High Performance, Low Footprint: k6 is written in Go. It uses a single process and an event-loop-based architecture, allowing it to generate significant load from a single machine with minimal CPU and memory overhead. This is crucial for cost-effective testing.
Developer-First Scripting (JavaScript ES6): Tests are written in JavaScript. This lowers the barrier to entry, as your engineers don't need to learn a new domain-specific language or navigate a complex UI. The scripts are code, treat them as such: version control, code review, and modularize them.
Built-in Metrics & Thresholds: k6 provides critical metrics (p95/p99 latency, request rates, error rates) out of the box. More importantly, it allows you to define explicit pass/fail criteria (Thresholds) directly in your script, making it ideal for CI/CD integration.
Extensibility: k6 supports gRPC, WebSockets, Kafka, and other protocols common in distributed systems, not just HTTP.
Observability Integration: k6 is designed to plug directly into modern observability stacks, shipping metrics to Prometheus, Grafana, Datadog, and New Relic.

Phase 1: Scripting Complex User Scenarios

A distributed system rarely serves a single, stateless request. Users follow a flow: they log in (hitting an auth service), browse a catalog (hitting a product service), and place an order (hitting an order service, which may trigger a payment service and an inventory service). Your test script must model this reality.

Core k6 Script Structure

A k6 script has two main parts: the options object, which defines the load profile, and the default function, which contains the logic executed by each Virtual User (VU).

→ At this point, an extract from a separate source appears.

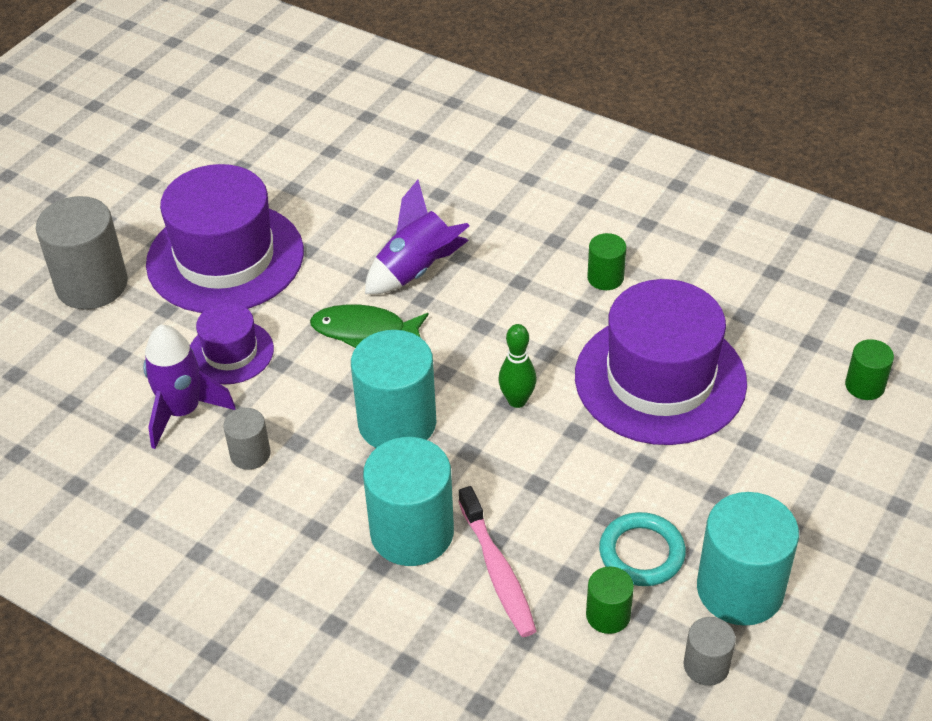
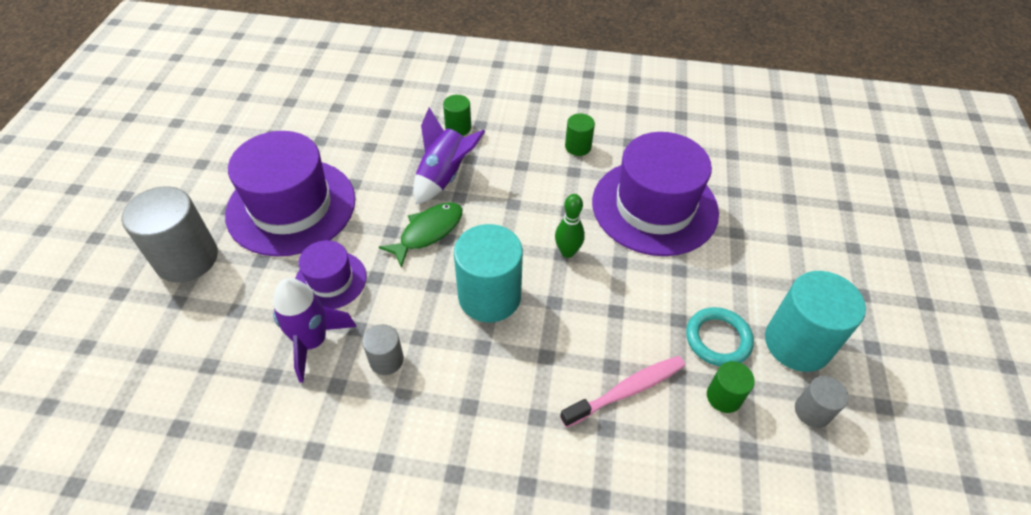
camera: 25 degrees left, 5 degrees up
(364, 330) = (428, 232): green fish -> green fish turned 150 degrees clockwise
(412, 532) = (547, 382): turquoise cylinder -> none
(497, 571) = (627, 390): pink toothbrush -> pink toothbrush turned 75 degrees counterclockwise
(865, 385) = (782, 173): green cylinder -> green cylinder (458, 128)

import http from 'k6/http';
import { check, sleep, group } from 'k6';

// 1. OPTIONS: Define the load profile
export const options = {
  stages: [
    { duration: '1m', target: 100 }, // Ramp-up to 100 VUs over 1 minute
    { duration: '3m', target: 100 }, // Stay at 100 VUs for 3 minutes
    { duration: '1m', target: 0 },   // Ramp-down to 0 VUs
  ],
  thresholds: {
    // 95% of requests must complete below 500ms
    'http_req_duration': ['p(95)<500'],
    // 99% of requests must be successful
    'http_req_failed': ['rate<0.01'],
    // The 'login' group must have a 99.9% success rate
    'checks{group:::User Login}': ['rate>0.999'],
  },
};

// 2. DEFAULT FUNCTION: The VU logic
export default function () {
  const BASE_URL = 'https://api.your-system.com';
  let authToken;

  // Group 1: User Login (Auth Service)
  group('User Login', () => {
    const loginPayload = JSON.stringify({
      email: `user_${__VU}@example.com`, // Parameterize data per VU
      password: 'supersecretpassword',
    });
    const loginParams = {
      headers: { 'Content-Type': 'application/json' },
    };

    const res = http.post(`${BASE_URL}/v1/auth/login`, loginPayload, loginParams);
    
    check(res, {
      'login successful (status 200)': (r) => r.status === 200,
      'auth token received': (r) => r.json('token') !== '',
    });

    if (res.json('token')) {
      authToken = res.json('token');
    }
  });

  // Only proceed if login was successful
  if (!authToken) {
    return; // Abort this iteration
  }

  const authParams = {
    headers: {
      'Content-Type': 'application/json',
      'Authorization': `Bearer ${authToken}`,
    },
  };

  // Group 2: Browse Products (Product Service)
  group('Browse Products', () => {
    const res = http.get(`${BASE_URL}/v2/products?category=electronics`, authParams);
    check(res, {
      'get products successful (status 200)': (r) => r.status === 200,
    });
    sleep(1.5); // Simulate user think time
  });

  // Group 3: Place Order (Order Service)
  group('Place Order', () => {
    const orderPayload = JSON.stringify({
      productId: 'abc-123',
      quantity: 1,
    });

    const res = http.post(`${BASE_URL}/v1/orders`, orderPayload, authParams);
    check(res, {
      'order placement successful (status 201)': (r) => r.status === 201,
    });
  });

  sleep(2); // Wait before starting a new session
}

Key Takeaways from this script:

Groups: We use group() to organize requests into logical transactions (User Login, Browse Products). This provides aggregated metrics for each step, allowing you to pinpoint which part of the flow is failing or slow.
Checks: check() validates responses. These are not assertions; they don't stop the test. They collect pass/fail metrics, which we then use in our thresholds.
Thresholds: This is your SLO/SLA as code. The test will return a non-zero exit code (failing your CI pipeline) if p(95) latency exceeds 500ms or if the error rate climbs above 1%.
Data Parameterization: We use __VU (a k6-specific variable for the Virtual User ID) to create unique usernames. In a real test, you would load this from a shared data array or file to avoid hitting caches and simulate real-world variability.
State: We capture the authToken from the login response and pass it in subsequent requests, simulating a real, stateful user session.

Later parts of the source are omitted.